Movies didn't seem to make sense, and they certainly were not entertaining.
I chalked it up to being a generational thing. I was getting to be an "old foggy", that just wasn't "hip" to the new culture.
Kind of like reading Cliff Notes, instead of the book. You get all of the information, but miss the experience and pleasure of the book.
This "paying attention to details" difference would explain things like someone prefering "Back To The Future II" to the original (according to Amazon.com there are quite a few.)
The sequel does have more "plot devices" and moves around more between more time periods, and so on.
But, the original is a wonderful cohesive blend of dialog, acting, timing, camera work, music, background music, background detail, and editing and the sequel is really a piece of thrown-together junk by comparison.

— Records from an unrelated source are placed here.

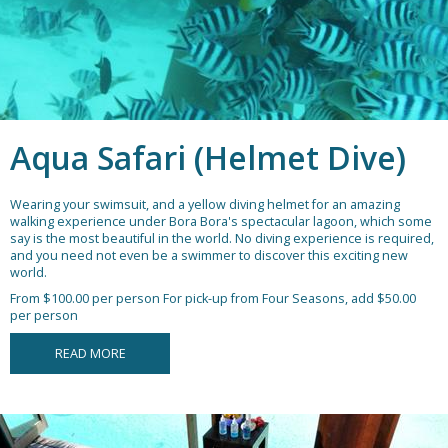
Aqua Safari (Helmet Dive)
Wearing your swimsuit, and a yellow diving helmet for an amazing
walking experience under Bora Bora's spectacular lagoon, which some
say is the most beautiful in the world. No diving experience is required,
and you need not even be a swimmer to discover this exciting new
world.
From $100.00 per person
For pick-up from Four Seasons, add $50.00
per person
READ MORE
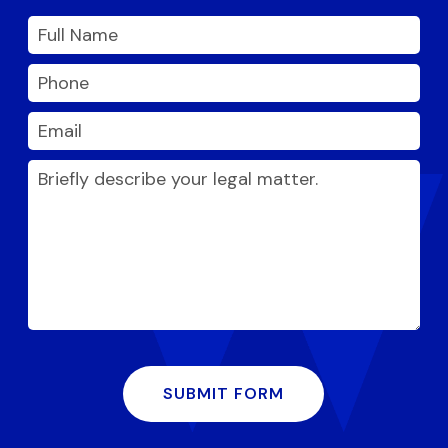
SUBMIT FORM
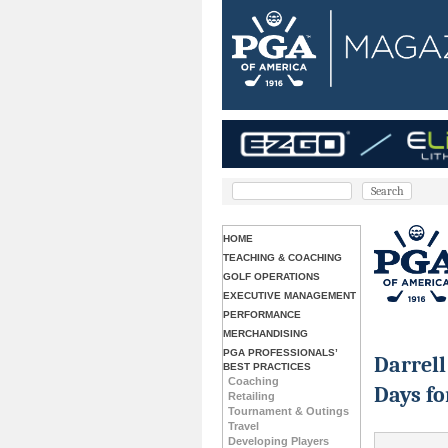
HOME
TEACHING & COACHING
GOLF OPERATIONS
EXECUTIVE MANAGEMENT
PERFORMANCE
MERCHANDISING
PGA PROFESSIONALS’
Darrel
BEST PRACTICES
Coaching
Days fo
Retailing
Tournament & Outings
Travel
Developing Players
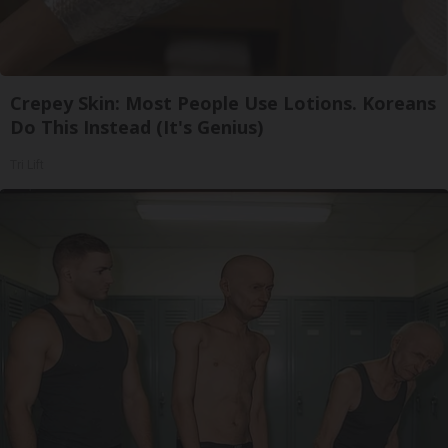
Crepey Skin: Most People Use Lotions. Koreans
Do This Instead (It's Genius)
Tri Lift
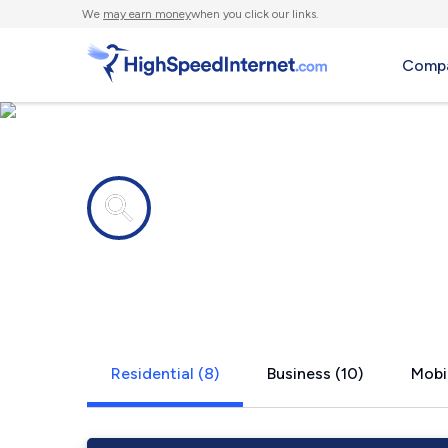
We
may earn money
when you click our links.
Compa
Internet providers in
Potterville,
Residential (8)
Business (10)
Mobil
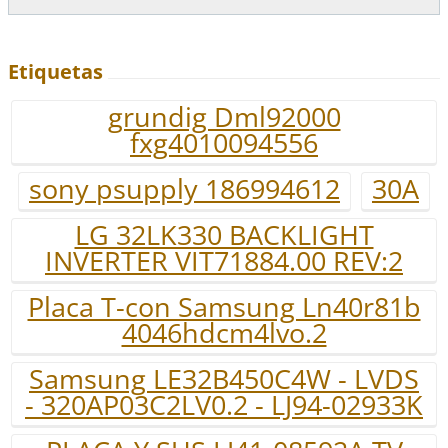
Etiquetas
grundig Dml92000
fxg4010094556
sony psupply 186994612
30A
LG 32LK330 BACKLIGHT
INVERTER VIT71884.00 REV:2
Placa T-con Samsung Ln40r81b
4046hdcm4lvo.2
Samsung LE32B450C4W - LVDS
- 320AP03C2LV0.2 - LJ94-02933K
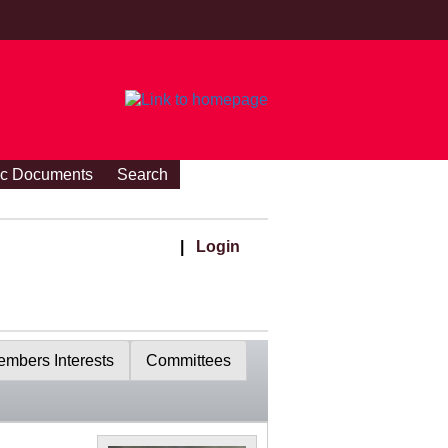
ic Documents
Search
|
Login
mbers Interests
Committees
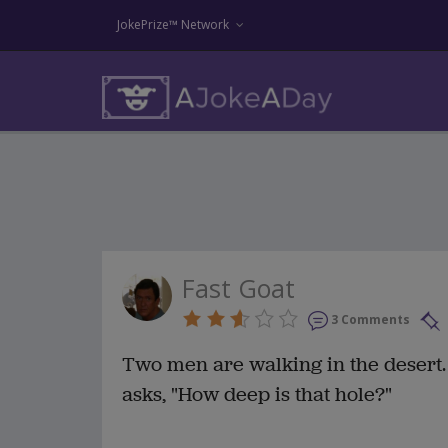
JokePrize™ Network
Fast Goat
3 Comments
Two men are walking in the desert
asks, "How deep is that hole?"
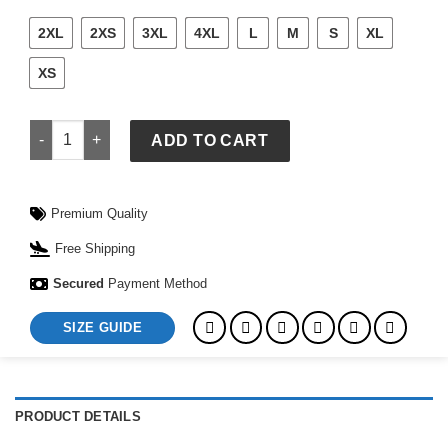
2XL
2XS
3XL
4XL
L
M
S
XL
XS
Nike x StÃ¼ssy Utility Hooded Jacket quantity
ADD TO CART
Premium Quality
Free Shipping
Secured
Payment Method
SIZE GUIDE
PRODUCT DETAILS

"Then ask yourself if you are really experiencing a funny TV show, or are you being cued like a Pavlov dog to find humor where it doesn't really exist. You'll say "yes" I know. Now, extrapolate this to the new crop of movies and start watching for the cues. parsy the poor man's pundit."

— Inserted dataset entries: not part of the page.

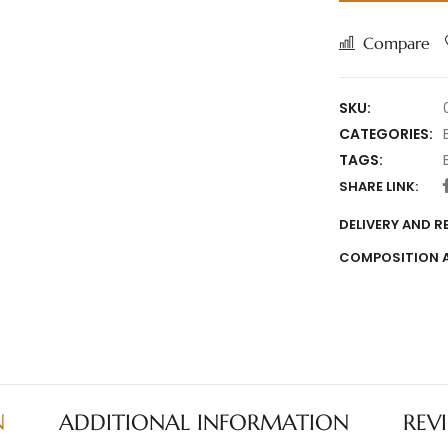
Compare
SKU:
CATEGORIES:
TAGS:
SHARE LINK:
DELIVERY AND 
COMPOSITION 
N
ADDITIONAL INFORMATION
REV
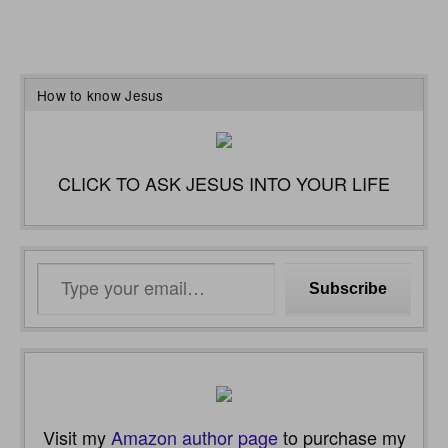
How to know Jesus
CLICK TO ASK JESUS INTO YOUR LIFE
Type
Subscribe
your
email…
Visit my
Amazon author page
to purchase my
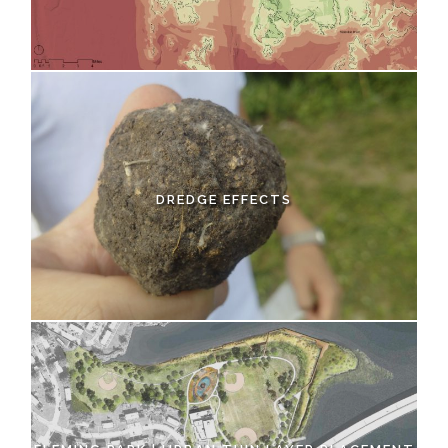
DREDGE EFFECTS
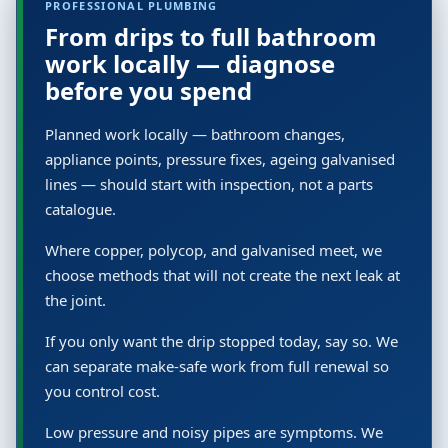
PROFESSIONAL PLUMBING
From drips to full bathroom
work locally — diagnose
before you spend
Planned work locally — bathroom changes,
appliance points, pressure fixes, ageing galvanised
lines — should start with inspection, not a parts
catalogue.
Where copper, polycop, and galvanised meet, we
choose methods that will not create the next leak at
the joint.
If you only want the drip stopped today, say so. We
can separate make-safe work from full renewal so
you control cost.
Low pressure and noisy pipes are symptoms. We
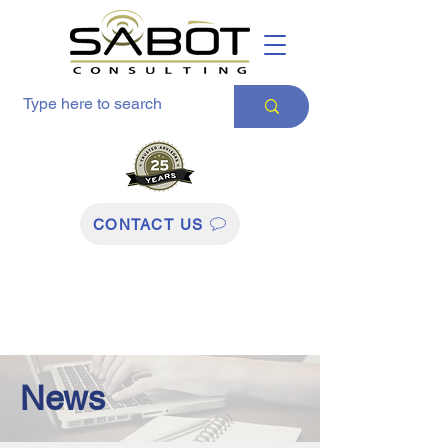
CONTACT US
News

The way I explain it to people (or at least try to explain it) is to say "there's a reason they call it 'programming.'"
It's hard to understand the Laugh Track without taking stuff like B.F. Skinner into account. Add some Vance Packard and Marshall McLuhan, and pretty soon you'll look at "entertainment" with a new eye. It'll be a bit of a jaundiced eye, and you'll never be able to "enjoy" the "programming" again, but frankly I consider that no more a loss than one would experience by losing "three hots and a cot" when released from prison.